Post by 1styearlateral » Fri Dec 08, 2017 2:04 pm

johndhi wrote:
1styearlateral wrote:
johndhi wrote:
1styearlateral wrote:Is it worth considering attorney positions with start ups where you can build on general corporate skills that you otherwise would not get being a litigator? Leaving the security of my law firm for the unknown that is the start up world seems like a huge risk. I’m interested in the OP as well but generally see openings looking for 3+ years of corporate exp. FWIW I have some cyber/privacy exp. but that doesn’t seem to help.
What type of job do you want? I'm not really clear on what your desire is here. If you want to be an in-house litigator at a large company, then no, getting corporate experience at a startup probably isn't the way to do that. In the SF Bay Area, though, funded startups are able to pay you as much or more than a lot of the big companies... so it just depends what you're looking for.
Not every company has the resources to employ an entire legal department, let alone a litigation department. And going in house isn't something you just decide to do and then do... it's extremely competitive, especially in the NYC/SV/SF/LA markets. I figured a position with a small startup (as their only attorney), would be a good way to get some experience I otherwise would not as a litigator in addition to some business experience, which most attorneys don't get unless they're an equity partner or hang their own shingle.

FWIW, the specific startup that I am interested in would need plenty of corporate-esq work but also someone with litigation experience in my niche practice area.
Not sure how we got into an adversarial conversation here (probably because we're both litigators) but let me try to take a step back.

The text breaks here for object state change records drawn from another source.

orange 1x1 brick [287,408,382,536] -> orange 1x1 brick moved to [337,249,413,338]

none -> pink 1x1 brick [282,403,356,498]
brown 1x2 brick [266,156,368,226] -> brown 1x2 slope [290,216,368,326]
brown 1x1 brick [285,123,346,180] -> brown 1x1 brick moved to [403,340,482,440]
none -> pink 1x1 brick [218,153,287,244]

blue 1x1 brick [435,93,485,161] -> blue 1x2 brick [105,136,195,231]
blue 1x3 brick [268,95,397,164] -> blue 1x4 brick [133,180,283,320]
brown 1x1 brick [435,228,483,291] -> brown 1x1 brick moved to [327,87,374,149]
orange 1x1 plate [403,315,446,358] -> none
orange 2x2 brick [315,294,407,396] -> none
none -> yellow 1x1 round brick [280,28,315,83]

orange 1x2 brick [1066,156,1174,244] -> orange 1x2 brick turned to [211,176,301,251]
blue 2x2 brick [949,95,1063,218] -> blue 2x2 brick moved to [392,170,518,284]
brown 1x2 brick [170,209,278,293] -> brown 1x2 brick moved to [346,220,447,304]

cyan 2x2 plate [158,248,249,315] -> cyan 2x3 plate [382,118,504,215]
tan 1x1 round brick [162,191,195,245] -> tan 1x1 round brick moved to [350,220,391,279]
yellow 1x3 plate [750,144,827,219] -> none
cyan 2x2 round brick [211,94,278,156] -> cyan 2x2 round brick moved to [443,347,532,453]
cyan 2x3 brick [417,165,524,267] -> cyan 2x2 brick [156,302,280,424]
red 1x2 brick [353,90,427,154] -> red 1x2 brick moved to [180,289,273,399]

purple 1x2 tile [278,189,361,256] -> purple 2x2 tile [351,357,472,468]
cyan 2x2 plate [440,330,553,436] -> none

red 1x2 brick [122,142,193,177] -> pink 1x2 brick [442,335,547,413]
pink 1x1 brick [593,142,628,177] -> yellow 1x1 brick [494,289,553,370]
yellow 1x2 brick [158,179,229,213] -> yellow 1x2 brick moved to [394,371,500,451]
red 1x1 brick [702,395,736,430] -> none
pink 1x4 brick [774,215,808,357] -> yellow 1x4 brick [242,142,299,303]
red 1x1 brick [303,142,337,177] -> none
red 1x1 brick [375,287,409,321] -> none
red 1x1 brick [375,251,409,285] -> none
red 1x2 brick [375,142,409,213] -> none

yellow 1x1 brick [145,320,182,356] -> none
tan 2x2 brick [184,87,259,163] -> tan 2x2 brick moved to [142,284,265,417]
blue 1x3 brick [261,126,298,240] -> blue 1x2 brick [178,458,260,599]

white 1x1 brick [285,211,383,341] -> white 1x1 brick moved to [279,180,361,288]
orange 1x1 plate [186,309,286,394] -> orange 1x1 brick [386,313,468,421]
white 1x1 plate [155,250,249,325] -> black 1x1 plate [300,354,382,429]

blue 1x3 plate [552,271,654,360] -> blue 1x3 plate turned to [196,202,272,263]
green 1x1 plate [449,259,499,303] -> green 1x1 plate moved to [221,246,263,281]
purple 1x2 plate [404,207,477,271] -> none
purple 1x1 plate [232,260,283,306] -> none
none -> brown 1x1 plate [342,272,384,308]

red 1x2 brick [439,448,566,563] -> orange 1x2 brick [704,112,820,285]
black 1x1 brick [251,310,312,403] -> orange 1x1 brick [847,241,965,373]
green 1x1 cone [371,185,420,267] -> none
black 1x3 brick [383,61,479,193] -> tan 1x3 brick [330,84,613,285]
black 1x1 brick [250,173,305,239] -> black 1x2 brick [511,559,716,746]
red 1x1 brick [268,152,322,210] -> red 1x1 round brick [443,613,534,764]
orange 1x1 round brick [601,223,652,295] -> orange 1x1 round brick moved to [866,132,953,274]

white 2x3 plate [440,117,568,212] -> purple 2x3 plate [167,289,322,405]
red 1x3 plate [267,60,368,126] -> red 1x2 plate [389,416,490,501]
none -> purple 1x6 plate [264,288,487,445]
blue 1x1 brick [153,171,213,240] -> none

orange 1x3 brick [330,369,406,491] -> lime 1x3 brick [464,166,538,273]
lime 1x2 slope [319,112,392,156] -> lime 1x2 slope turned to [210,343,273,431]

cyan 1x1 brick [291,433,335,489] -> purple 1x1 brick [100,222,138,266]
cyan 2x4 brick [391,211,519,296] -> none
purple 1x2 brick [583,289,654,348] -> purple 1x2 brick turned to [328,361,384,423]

I was trying to answer whether it's "worth considering" a general corporate job at a startup. I think the answer to that depends on what your long term goals are. From my perspective, the pros of that type of role are those you identified -- new experience, get corporate work on your resume, understand how you like working in-house, etc. The cons are that it doesn't build certain other experience that you might be interested in having -- e.g., being a senior associate at a law firm, a chance to make partner at a law firm, or being one of the specialized litigators at a big company (e.g., Google, Uber, whatever).

From my perspective, an in-house job like that sounds more interesting than trying to make partner or being an in-house pure litigator -- although I can't say I'm particularly into commercial contracting or fundraising type work -- again, I'm a product counsel. But my perspective isn't the same as everyone else's.
I don't think it's adversarial at all and I appreciate your input/thoughts.

I agree though about the pros/cons of in-house at a startup and that being a partner isn't really something I'm interested in. I think you're right, more generally speaking in-house corporate work isn't going to help me do in-house litigation somewhere else. But I think for this specific position I would be able to continue growing my litigation experience but also get my hands wet in other areas I normally wouldn't get the opportunity to at a law firm or in-house doing strictly litigation.